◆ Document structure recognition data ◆
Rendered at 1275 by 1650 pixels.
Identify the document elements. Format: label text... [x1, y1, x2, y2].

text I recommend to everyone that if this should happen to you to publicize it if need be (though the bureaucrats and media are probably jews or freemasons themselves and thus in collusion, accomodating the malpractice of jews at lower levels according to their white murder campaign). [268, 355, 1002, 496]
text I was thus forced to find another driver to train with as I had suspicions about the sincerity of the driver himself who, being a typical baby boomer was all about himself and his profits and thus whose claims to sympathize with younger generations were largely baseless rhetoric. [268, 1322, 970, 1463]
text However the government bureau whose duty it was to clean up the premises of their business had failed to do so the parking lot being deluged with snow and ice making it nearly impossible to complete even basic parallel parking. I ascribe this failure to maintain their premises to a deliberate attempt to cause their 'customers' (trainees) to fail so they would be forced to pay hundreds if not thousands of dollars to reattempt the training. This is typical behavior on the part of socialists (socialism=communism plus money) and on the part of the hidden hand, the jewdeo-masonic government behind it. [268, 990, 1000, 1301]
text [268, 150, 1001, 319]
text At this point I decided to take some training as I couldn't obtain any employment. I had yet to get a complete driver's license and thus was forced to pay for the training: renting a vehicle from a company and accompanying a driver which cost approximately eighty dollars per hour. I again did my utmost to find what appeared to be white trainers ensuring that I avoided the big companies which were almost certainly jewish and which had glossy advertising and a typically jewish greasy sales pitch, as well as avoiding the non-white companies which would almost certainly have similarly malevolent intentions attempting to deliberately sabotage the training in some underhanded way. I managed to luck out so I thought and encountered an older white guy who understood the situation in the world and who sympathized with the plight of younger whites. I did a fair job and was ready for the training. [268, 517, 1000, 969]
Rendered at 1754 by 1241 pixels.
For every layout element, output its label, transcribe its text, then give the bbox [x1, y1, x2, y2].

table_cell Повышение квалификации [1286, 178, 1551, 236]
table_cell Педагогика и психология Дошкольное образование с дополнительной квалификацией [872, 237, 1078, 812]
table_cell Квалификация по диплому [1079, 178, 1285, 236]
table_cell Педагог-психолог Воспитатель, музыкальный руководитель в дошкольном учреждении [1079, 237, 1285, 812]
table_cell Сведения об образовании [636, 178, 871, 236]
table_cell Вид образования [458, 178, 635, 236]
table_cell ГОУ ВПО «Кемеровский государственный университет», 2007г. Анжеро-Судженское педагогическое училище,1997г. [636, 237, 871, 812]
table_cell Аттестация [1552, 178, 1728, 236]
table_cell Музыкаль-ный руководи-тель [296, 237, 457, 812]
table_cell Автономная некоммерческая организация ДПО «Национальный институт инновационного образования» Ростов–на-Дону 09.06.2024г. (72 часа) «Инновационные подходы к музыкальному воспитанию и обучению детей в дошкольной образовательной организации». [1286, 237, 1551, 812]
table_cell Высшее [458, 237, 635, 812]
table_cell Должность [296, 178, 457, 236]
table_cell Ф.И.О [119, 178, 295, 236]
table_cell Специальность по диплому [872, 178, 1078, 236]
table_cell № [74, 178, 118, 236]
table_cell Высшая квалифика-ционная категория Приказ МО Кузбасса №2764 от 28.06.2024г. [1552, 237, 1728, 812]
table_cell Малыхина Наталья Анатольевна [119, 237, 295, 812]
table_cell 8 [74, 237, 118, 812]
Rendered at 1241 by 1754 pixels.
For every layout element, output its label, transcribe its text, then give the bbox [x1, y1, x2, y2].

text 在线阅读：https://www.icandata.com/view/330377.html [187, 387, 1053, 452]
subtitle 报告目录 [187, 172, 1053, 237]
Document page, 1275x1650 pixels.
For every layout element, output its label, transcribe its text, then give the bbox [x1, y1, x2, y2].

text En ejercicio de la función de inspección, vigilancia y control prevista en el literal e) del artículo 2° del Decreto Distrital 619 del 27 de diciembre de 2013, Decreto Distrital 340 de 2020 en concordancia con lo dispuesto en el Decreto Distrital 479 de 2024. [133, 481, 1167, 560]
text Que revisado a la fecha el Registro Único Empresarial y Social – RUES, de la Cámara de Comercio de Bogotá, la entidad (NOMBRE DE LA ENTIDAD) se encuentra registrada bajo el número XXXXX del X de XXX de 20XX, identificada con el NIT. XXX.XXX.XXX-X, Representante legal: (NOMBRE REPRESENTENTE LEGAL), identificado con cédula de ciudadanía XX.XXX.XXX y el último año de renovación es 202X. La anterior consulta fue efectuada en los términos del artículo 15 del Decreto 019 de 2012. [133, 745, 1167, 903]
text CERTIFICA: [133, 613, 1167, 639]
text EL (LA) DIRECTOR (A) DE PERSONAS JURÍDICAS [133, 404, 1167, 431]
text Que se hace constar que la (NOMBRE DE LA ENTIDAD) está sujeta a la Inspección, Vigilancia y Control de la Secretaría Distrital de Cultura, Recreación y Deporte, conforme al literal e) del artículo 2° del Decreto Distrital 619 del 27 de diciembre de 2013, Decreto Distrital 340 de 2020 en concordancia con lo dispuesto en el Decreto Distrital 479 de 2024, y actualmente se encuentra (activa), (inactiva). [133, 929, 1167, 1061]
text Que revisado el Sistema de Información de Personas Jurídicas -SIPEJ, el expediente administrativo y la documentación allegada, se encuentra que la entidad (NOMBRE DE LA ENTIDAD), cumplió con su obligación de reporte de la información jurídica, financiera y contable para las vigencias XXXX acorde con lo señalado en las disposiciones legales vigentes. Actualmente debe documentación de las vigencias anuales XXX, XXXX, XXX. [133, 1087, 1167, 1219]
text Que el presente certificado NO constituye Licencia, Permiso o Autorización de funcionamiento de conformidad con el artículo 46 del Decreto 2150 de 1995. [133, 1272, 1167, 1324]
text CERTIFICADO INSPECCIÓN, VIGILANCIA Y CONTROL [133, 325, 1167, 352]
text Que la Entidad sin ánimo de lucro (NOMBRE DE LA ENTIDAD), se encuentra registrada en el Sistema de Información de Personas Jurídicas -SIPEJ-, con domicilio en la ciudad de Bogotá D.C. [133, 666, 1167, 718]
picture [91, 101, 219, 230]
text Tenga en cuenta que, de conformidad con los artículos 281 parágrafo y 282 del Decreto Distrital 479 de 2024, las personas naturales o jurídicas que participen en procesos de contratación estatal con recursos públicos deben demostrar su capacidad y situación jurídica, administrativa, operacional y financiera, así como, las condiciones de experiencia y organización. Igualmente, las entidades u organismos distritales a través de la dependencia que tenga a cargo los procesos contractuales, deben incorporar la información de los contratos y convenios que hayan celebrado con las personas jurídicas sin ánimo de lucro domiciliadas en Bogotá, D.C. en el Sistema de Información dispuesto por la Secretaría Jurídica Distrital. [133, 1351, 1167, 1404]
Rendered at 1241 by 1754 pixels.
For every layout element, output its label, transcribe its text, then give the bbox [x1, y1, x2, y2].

◆ Aim of the task ◆
The full set of entries must be printed again without any alteration.

◆ Response to the task ◆
Rendered at 1275 by 1650 pixels.
Identify the document elements. Format: label text... [x1, y1, x2, y2].

text I recommend to everyone that if this should happen to you to publicize it if need be (though the bureaucrats and media are probably jews or freemasons themselves and thus in collusion, accomodating the malpractice of jews at lower levels according to their white murder campaign). [268, 355, 1002, 496]
text I was thus forced to find another driver to train with as I had suspicions about the sincerity of the driver himself who, being a typical baby boomer was all about himself and his profits and thus whose claims to sympathize with younger generations were largely baseless rhetoric. [268, 1322, 970, 1463]
text However the government bureau whose duty it was to clean up the premises of their business had failed to do so the parking lot being deluged with snow and ice making it nearly impossible to complete even basic parallel parking. I ascribe this failure to maintain their premises to a deliberate attempt to cause their 'customers' (trainees) to fail so they would be forced to pay hundreds if not thousands of dollars to reattempt the training. This is typical behavior on the part of socialists (socialism=communism plus money) and on the part of the hidden hand, the jewdeo-masonic government behind it. [268, 990, 1000, 1301]
text [268, 150, 1001, 319]
text At this point I decided to take some training as I couldn't obtain any employment. I had yet to get a complete driver's license and thus was forced to pay for the training: renting a vehicle from a company and accompanying a driver which cost approximately eighty dollars per hour. I again did my utmost to find what appeared to be white trainers ensuring that I avoided the big companies which were almost certainly jewish and which had glossy advertising and a typically jewish greasy sales pitch, as well as avoiding the non-white companies which would almost certainly have similarly malevolent intentions attempting to deliberately sabotage the training in some underhanded way. I managed to luck out so I thought and encountered an older white guy who understood the situation in the world and who sympathized with the plight of younger whites. I did a fair job and was ready for the training. [268, 517, 1000, 969]
Rendered at 1754 by 1241 pixels.
For every layout element, output its label, transcribe its text, then give the bbox [x1, y1, x2, y2].

table_cell Повышение квалификации [1286, 178, 1551, 236]
table_cell Педагогика и психология Дошкольное образование с дополнительной квалификацией [872, 237, 1078, 812]
table_cell Квалификация по диплому [1079, 178, 1285, 236]
table_cell Педагог-психолог Воспитатель, музыкальный руководитель в дошкольном учреждении [1079, 237, 1285, 812]
table_cell Сведения об образовании [636, 178, 871, 236]
table_cell Вид образования [458, 178, 635, 236]
table_cell ГОУ ВПО «Кемеровский государственный университет», 2007г. Анжеро-Судженское педагогическое училище,1997г. [636, 237, 871, 812]
table_cell Аттестация [1552, 178, 1728, 236]
table_cell Музыкаль-ный руководи-тель [296, 237, 457, 812]
table_cell Автономная некоммерческая организация ДПО «Национальный институт инновационного образования» Ростов–на-Дону 09.06.2024г. (72 часа) «Инновационные подходы к музыкальному воспитанию и обучению детей в дошкольной образовательной организации». [1286, 237, 1551, 812]
table_cell Высшее [458, 237, 635, 812]
table_cell Должность [296, 178, 457, 236]
table_cell Ф.И.О [119, 178, 295, 236]
table_cell Специальность по диплому [872, 178, 1078, 236]
table_cell № [74, 178, 118, 236]
table_cell Высшая квалифика-ционная категория Приказ МО Кузбасса №2764 от 28.06.2024г. [1552, 237, 1728, 812]
table_cell Малыхина Наталья Анатольевна [119, 237, 295, 812]
table_cell 8 [74, 237, 118, 812]
Rendered at 1241 by 1754 pixels.
For every layout element, output its label, transcribe its text, then give the bbox [x1, y1, x2, y2].

text 在线阅读：https://www.icandata.com/view/330377.html [187, 387, 1053, 452]
subtitle 报告目录 [187, 172, 1053, 237]
Document page, 1275x1650 pixels.
For every layout element, output its label, transcribe its text, then give the bbox [x1, y1, x2, y2].

text En ejercicio de la función de inspección, vigilancia y control prevista en el literal e) del artículo 2° del Decreto Distrital 619 del 27 de diciembre de 2013, Decreto Distrital 340 de 2020 en concordancia con lo dispuesto en el Decreto Distrital 479 de 2024. [133, 481, 1167, 560]
text Que revisado a la fecha el Registro Único Empresarial y Social – RUES, de la Cámara de Comercio de Bogotá, la entidad (NOMBRE DE LA ENTIDAD) se encuentra registrada bajo el número XXXXX del X de XXX de 20XX, identificada con el NIT. XXX.XXX.XXX-X, Representante legal: (NOMBRE REPRESENTENTE LEGAL), identificado con cédula de ciudadanía XX.XXX.XXX y el último año de renovación es 202X. La anterior consulta fue efectuada en los términos del artículo 15 del Decreto 019 de 2012. [133, 745, 1167, 903]
text CERTIFICA: [133, 613, 1167, 639]
text EL (LA) DIRECTOR (A) DE PERSONAS JURÍDICAS [133, 404, 1167, 431]
text Que se hace constar que la (NOMBRE DE LA ENTIDAD) está sujeta a la Inspección, Vigilancia y Control de la Secretaría Distrital de Cultura, Recreación y Deporte, conforme al literal e) del artículo 2° del Decreto Distrital 619 del 27 de diciembre de 2013, Decreto Distrital 340 de 2020 en concordancia con lo dispuesto en el Decreto Distrital 479 de 2024, y actualmente se encuentra (activa), (inactiva). [133, 929, 1167, 1061]
text Que revisado el Sistema de Información de Personas Jurídicas -SIPEJ, el expediente administrativo y la documentación allegada, se encuentra que la entidad (NOMBRE DE LA ENTIDAD), cumplió con su obligación de reporte de la información jurídica, financiera y contable para las vigencias XXXX acorde con lo señalado en las disposiciones legales vigentes. Actualmente debe documentación de las vigencias anuales XXX, XXXX, XXX. [133, 1087, 1167, 1219]
text Que el presente certificado NO constituye Licencia, Permiso o Autorización de funcionamiento de conformidad con el artículo 46 del Decreto 2150 de 1995. [133, 1272, 1167, 1324]
text CERTIFICADO INSPECCIÓN, VIGILANCIA Y CONTROL [133, 325, 1167, 352]
text Que la Entidad sin ánimo de lucro (NOMBRE DE LA ENTIDAD), se encuentra registrada en el Sistema de Información de Personas Jurídicas -SIPEJ-, con domicilio en la ciudad de Bogotá D.C. [133, 666, 1167, 718]
picture [91, 101, 219, 230]
text Tenga en cuenta que, de conformidad con los artículos 281 parágrafo y 282 del Decreto Distrital 479 de 2024, las personas naturales o jurídicas que participen en procesos de contratación estatal con recursos públicos deben demostrar su capacidad y situación jurídica, administrativa, operacional y financiera, así como, las condiciones de experiencia y organización. Igualmente, las entidades u organismos distritales a través de la dependencia que tenga a cargo los procesos contractuales, deben incorporar la información de los contratos y convenios que hayan celebrado con las personas jurídicas sin ánimo de lucro domiciliadas en Bogotá, D.C. en el Sistema de Información dispuesto por la Secretaría Jurídica Distrital. [133, 1351, 1167, 1404]
Rendered at 1241 by 1754 pixels.
For every layout element, output its label, transcribe its text, then give the bbox [x1, y1, x2, y2].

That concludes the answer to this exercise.